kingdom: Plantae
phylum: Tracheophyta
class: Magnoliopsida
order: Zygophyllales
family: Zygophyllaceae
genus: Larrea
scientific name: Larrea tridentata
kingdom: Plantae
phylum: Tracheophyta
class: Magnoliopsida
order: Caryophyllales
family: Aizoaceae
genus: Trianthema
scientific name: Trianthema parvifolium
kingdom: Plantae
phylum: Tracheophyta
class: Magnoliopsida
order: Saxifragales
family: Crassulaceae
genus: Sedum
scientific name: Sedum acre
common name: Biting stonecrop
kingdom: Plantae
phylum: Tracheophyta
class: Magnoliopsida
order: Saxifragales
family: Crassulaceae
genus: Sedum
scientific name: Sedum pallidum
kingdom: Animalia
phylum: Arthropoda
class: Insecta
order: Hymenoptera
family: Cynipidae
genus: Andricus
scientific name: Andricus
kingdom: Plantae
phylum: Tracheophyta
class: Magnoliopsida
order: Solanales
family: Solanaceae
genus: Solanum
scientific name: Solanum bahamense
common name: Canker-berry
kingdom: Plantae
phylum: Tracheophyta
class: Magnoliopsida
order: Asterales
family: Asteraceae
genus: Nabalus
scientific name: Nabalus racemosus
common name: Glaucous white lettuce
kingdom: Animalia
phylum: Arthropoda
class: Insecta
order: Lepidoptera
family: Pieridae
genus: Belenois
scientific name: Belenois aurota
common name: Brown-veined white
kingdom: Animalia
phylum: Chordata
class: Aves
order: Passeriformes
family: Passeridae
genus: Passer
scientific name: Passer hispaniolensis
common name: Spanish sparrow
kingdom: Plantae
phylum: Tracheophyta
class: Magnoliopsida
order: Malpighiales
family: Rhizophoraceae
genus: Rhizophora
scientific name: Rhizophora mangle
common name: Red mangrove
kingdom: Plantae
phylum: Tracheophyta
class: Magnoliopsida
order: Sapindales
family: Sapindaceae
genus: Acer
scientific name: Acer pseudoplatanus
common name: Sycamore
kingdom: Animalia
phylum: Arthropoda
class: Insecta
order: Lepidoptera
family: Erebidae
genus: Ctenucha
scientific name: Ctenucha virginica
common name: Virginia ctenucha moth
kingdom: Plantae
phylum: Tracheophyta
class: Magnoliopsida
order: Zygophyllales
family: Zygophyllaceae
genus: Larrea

—————

• [PROBLEM DESCRIPTION]: Convert every line of the entries above into a JSON array of strings, one string per line, skipping blank lines.

• [EXERCISE OUTPUT]:
[
  "kingdom: Plantae",
  "phylum: Tracheophyta",
  "class: Magnoliopsida",
  "order: Zygophyllales",
  "family: Zygophyllaceae",
  "genus: Larrea",
  "scientific name: Larrea tridentata",
  "kingdom: Plantae",
  "phylum: Tracheophyta",
  "class: Magnoliopsida",
  "order: Caryophyllales",
  "family: Aizoaceae",
  "genus: Trianthema",
  "scientific name: Trianthema parvifolium",
  "kingdom: Plantae",
  "phylum: Tracheophyta",
  "class: Magnoliopsida",
  "order: Saxifragales",
  "family: Crassulaceae",
  "genus: Sedum",
  "scientific name: Sedum acre",
  "common name: Biting stonecrop",
  "kingdom: Plantae",
  "phylum: Tracheophyta",
  "class: Magnoliopsida",
  "order: Saxifragales",
  "family: Crassulaceae",
  "genus: Sedum",
  "scientific name: Sedum pallidum",
  "kingdom: Animalia",
  "phylum: Arthropoda",
  "class: Insecta",
  "order: Hymenoptera",
  "family: Cynipidae",
  "genus: Andricus",
  "scientific name: Andricus",
  "kingdom: Plantae",
  "phylum: Tracheophyta",
  "class: Magnoliopsida",
  "order: Solanales",
  "family: Solanaceae",
  "genus: Solanum",
  "scientific name: Solanum bahamense",
  "common name: Canker-berry",
  "kingdom: Plantae",
  "phylum: Tracheophyta",
  "class: Magnoliopsida",
  "order: Asterales",
  "family: Asteraceae",
  "genus: Nabalus",
  "scientific name: Nabalus racemosus",
  "common name: Glaucous white lettuce",
  "kingdom: Animalia",
  "phylum: Arthropoda",
  "class: Insecta",
  "order: Lepidoptera",
  "family: Pieridae",
  "genus: Belenois",
  "scientific name: Belenois aurota",
  "common name: Brown-veined white",
  "kingdom: Animalia",
  "phylum: Chordata",
  "class: Aves",
  "order: Passeriformes",
  "family: Passeridae",
  "genus: Passer",
  "scientific name: Passer hispaniolensis",
  "common name: Spanish sparrow",
  "kingdom: Plantae",
  "phylum: Tracheophyta",
  "class: Magnoliopsida",
  "order: Malpighiales",
  "family: Rhizophoraceae",
  "genus: Rhizophora",
  "scientific name: Rhizophora mangle",
  "common name: Red mangrove",
  "kingdom: Plantae",
  "phylum: Tracheophyta",
  "class: Magnoliopsida",
  "order: Sapindales",
  "family: Sapindaceae",
  "genus: Acer",
  "scientific name: Acer pseudoplatanus",
  "common name: Sycamore",
  "kingdom: Animalia",
  "phylum: Arthropoda",
  "class: Insecta",
  "order: Lepidoptera",
  "family: Erebidae",
  "genus: Ctenucha",
  "scientific name: Ctenucha virginica",
  "common name: Virginia ctenucha moth",
  "kingdom: Plantae",
  "phylum: Tracheophyta",
  "class: Magnoliopsida",
  "order: Zygophyllales",
  "family: Zygophyllaceae",
  "genus: Larrea"
]